● **Stated exercise**: Arrange every line of the data below as a Markdown table with the columns Row and Line, numbering the lines in Row and skipping any blank lines.

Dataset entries
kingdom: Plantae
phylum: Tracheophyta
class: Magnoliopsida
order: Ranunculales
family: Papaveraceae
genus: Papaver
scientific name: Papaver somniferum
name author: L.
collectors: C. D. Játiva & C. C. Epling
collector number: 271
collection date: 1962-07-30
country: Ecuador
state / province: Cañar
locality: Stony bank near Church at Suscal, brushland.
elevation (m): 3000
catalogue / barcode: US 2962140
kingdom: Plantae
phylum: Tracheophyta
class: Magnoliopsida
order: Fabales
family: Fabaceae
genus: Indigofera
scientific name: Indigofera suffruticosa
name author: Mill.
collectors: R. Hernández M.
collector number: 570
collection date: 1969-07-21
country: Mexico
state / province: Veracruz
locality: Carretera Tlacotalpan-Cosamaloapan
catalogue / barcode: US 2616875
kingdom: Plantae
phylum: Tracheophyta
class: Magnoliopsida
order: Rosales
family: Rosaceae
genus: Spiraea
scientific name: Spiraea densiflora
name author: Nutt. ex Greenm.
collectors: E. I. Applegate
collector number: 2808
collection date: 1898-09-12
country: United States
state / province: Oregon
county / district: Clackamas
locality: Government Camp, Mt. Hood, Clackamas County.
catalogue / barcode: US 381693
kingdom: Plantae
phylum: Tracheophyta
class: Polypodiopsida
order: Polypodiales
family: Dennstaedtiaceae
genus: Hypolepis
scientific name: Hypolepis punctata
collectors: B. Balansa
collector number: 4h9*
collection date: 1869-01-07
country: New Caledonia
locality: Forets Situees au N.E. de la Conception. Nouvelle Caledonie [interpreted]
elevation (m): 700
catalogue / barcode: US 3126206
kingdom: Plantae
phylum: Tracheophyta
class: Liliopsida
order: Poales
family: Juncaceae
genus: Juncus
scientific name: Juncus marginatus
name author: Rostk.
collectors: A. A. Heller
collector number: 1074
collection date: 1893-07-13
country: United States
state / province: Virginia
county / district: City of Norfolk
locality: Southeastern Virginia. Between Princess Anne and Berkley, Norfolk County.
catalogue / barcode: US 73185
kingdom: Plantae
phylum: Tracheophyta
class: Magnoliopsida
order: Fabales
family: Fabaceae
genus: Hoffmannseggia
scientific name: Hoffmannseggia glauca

● **Written response**:
| Row | Line |
|---|---|
| 1 | kingdom: Plantae |
| 2 | phylum: Tracheophyta |
| 3 | class: Magnoliopsida |
| 4 | order: Ranunculales |
| 5 | family: Papaveraceae |
| 6 | genus: Papaver |
| 7 | scientific name: Papaver somniferum |
| 8 | name author: L. |
| 9 | collectors: C. D. Játiva & C. C. Epling |
| 10 | collector number: 271 |
| 11 | collection date: 1962-07-30 |
| 12 | country: Ecuador |
| 13 | state / province: Cañar |
| 14 | locality: Stony bank near Church at Suscal, brushland. |
| 15 | elevation (m): 3000 |
| 16 | catalogue / barcode: US 2962140 |
| 17 | kingdom: Plantae |
| 18 | phylum: Tracheophyta |
| 19 | class: Magnoliopsida |
| 20 | order: Fabales |
| 21 | family: Fabaceae |
| 22 | genus: Indigofera |
| 23 | scientific name: Indigofera suffruticosa |
| 24 | name author: Mill. |
| 25 | collectors: R. Hernández M. |
| 26 | collector number: 570 |
| 27 | collection date: 1969-07-21 |
| 28 | country: Mexico |
| 29 | state / province: Veracruz |
| 30 | locality: Carretera Tlacotalpan-Cosamaloapan |
| 31 | catalogue / barcode: US 2616875 |
| 32 | kingdom: Plantae |
| 33 | phylum: Tracheophyta |
| 34 | class: Magnoliopsida |
| 35 | order: Rosales |
| 36 | family: Rosaceae |
| 37 | genus: Spiraea |
| 38 | scientific name: Spiraea densiflora |
| 39 | name author: Nutt. ex Greenm. |
| 40 | collectors: E. I. Applegate |
| 41 | collector number: 2808 |
| 42 | collection date: 1898-09-12 |
| 43 | country: United States |
| 44 | state / province: Oregon |
| 45 | county / district: Clackamas |
| 46 | locality: Government Camp, Mt. Hood, Clackamas County. |
| 47 | catalogue / barcode: US 381693 |
| 48 | kingdom: Plantae |
| 49 | phylum: Tracheophyta |
| 50 | class: Polypodiopsida |
| 51 | order: Polypodiales |
| 52 | family: Dennstaedtiaceae |
| 53 | genus: Hypolepis |
| 54 | scientific name: Hypolepis punctata |
| 55 | collectors: B. Balansa |
| 56 | collector number: 4h9* |
| 57 | collection date: 1869-01-07 |
| 58 | country: New Caledonia |
| 59 | locality: Forets Situees au N.E. de la Conception. Nouvelle Caledonie [interpreted] |
| 60 | elevation (m): 700 |
| 61 | catalogue / barcode: US 3126206 |
| 62 | kingdom: Plantae |
| 63 | phylum: Tracheophyta |
| 64 | class: Liliopsida |
| 65 | order: Poales |
| 66 | family: Juncaceae |
| 67 | genus: Juncus |
| 68 | scientific name: Juncus marginatus |
| 69 | name author: Rostk. |
| 70 | collectors: A. A. Heller |
| 71 | collector number: 1074 |
| 72 | collection date: 1893-07-13 |
| 73 | country: United States |
| 74 | state / province: Virginia |
| 75 | county / district: City of Norfolk |
| 76 | locality: Southeastern Virginia. Between Princess Anne and Berkley, Norfolk County. |
| 77 | catalogue / barcode: US 73185 |
| 78 | kingdom: Plantae |
| 79 | phylum: Tracheophyta |
| 80 | class: Magnoliopsida |
| 81 | order: Fabales |
| 82 | family: Fabaceae |
| 83 | genus: Hoffmannseggia |
| 84 | scientific name: Hoffmannseggia glauca |